#### LISTED ENTRIES
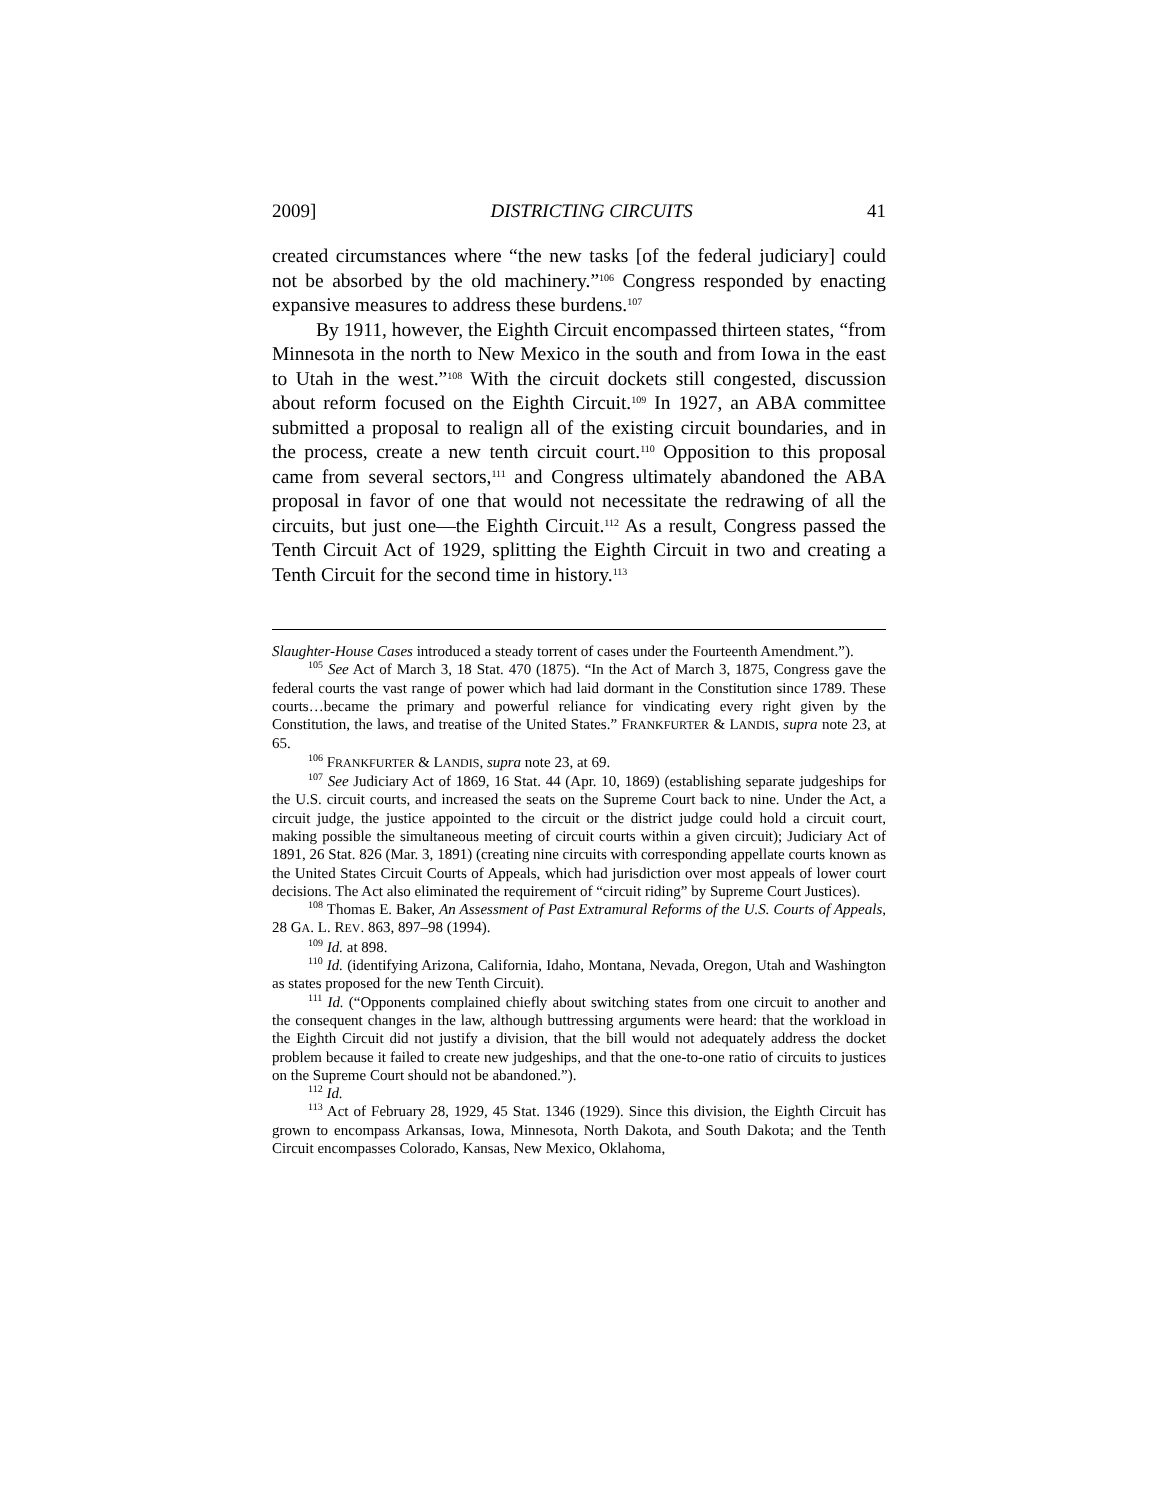2009] DISTRICTING CIRCUITS 41
created circumstances where “the new tasks [of the federal judiciary] could not be absorbed by the old machinery.”<sup>106</sup> Congress responded by enacting expansive measures to address these burdens.<sup>107</sup>
By 1911, however, the Eighth Circuit encompassed thirteen states, “from Minnesota in the north to New Mexico in the south and from Iowa in the east to Utah in the west.”<sup>108</sup> With the circuit dockets still congested, discussion about reform focused on the Eighth Circuit.<sup>109</sup> In 1927, an ABA committee submitted a proposal to realign all of the existing circuit boundaries, and in the process, create a new tenth circuit court.<sup>110</sup> Opposition to this proposal came from several sectors,<sup>111</sup> and Congress ultimately abandoned the ABA proposal in favor of one that would not necessitate the redrawing of all the circuits, but just one—the Eighth Circuit.<sup>112</sup> As a result, Congress passed the Tenth Circuit Act of 1929, splitting the Eighth Circuit in two and creating a Tenth Circuit for the second time in history.<sup>113</sup>
Slaughter-House Cases introduced a steady torrent of cases under the Fourteenth Amendment.”).
<sup>105</sup> See Act of March 3, 18 Stat. 470 (1875). “In the Act of March 3, 1875, Congress gave the federal courts the vast range of power which had laid dormant in the Constitution since 1789. These courts…became the primary and powerful reliance for vindicating every right given by the Constitution, the laws, and treatise of the United States.” FRANKFURTER & LANDIS, supra note 23, at 65.
<sup>106</sup> FRANKFURTER & LANDIS, supra note 23, at 69.
<sup>107</sup> See Judiciary Act of 1869, 16 Stat. 44 (Apr. 10, 1869) (establishing separate judgeships for the U.S. circuit courts, and increased the seats on the Supreme Court back to nine. Under the Act, a circuit judge, the justice appointed to the circuit or the district judge could hold a circuit court, making possible the simultaneous meeting of circuit courts within a given circuit); Judiciary Act of 1891, 26 Stat. 826 (Mar. 3, 1891) (creating nine circuits with corresponding appellate courts known as the United States Circuit Courts of Appeals, which had jurisdiction over most appeals of lower court decisions. The Act also eliminated the requirement of “circuit riding” by Supreme Court Justices).
<sup>108</sup> Thomas E. Baker, An Assessment of Past Extramural Reforms of the U.S. Courts of Appeals, 28 GA. L. REV. 863, 897–98 (1994).
<sup>109</sup> Id. at 898.
<sup>110</sup> Id. (identifying Arizona, California, Idaho, Montana, Nevada, Oregon, Utah and Washington as states proposed for the new Tenth Circuit).
<sup>111</sup> Id. (“Opponents complained chiefly about switching states from one circuit to another and the consequent changes in the law, although buttressing arguments were heard: that the workload in the Eighth Circuit did not justify a division, that the bill would not adequately address the docket problem because it failed to create new judgeships, and that the one-to-one ratio of circuits to justices on the Supreme Court should not be abandoned.”).
<sup>112</sup> Id.
<sup>113</sup> Act of February 28, 1929, 45 Stat. 1346 (1929). Since this division, the Eighth Circuit has grown to encompass Arkansas, Iowa, Minnesota, North Dakota, and South Dakota; and the Tenth Circuit encompasses Colorado, Kansas, New Mexico, Oklahoma,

#### EXERCISE GOAL
In the listing above, start at the line with "<sup>108</sup> Thomas E.", go on through the line with "<sup>112</sup> Id.", and copy each of those lines exactly; leave out all the rest.

#### RESULT OF THE EXERCISE
<sup>108</sup> Thomas E. Baker, An Assessment of Past Extramural Reforms of the U.S. Courts of Appeals, 28 GA. L. REV. 863, 897–98 (1994).
<sup>109</sup> Id. at 898.
<sup>110</sup> Id. (identifying Arizona, California, Idaho, Montana, Nevada, Oregon, Utah and Washington as states proposed for the new Tenth Circuit).
<sup>111</sup> Id. (“Opponents complained chiefly about switching states from one circuit to another and the consequent changes in the law, although buttressing arguments were heard: that the workload in the Eighth Circuit did not justify a division, that the bill would not adequately address the docket problem because it failed to create new judgeships, and that the one-to-one ratio of circuits to justices on the Supreme Court should not be abandoned.”).
<sup>112</sup> Id.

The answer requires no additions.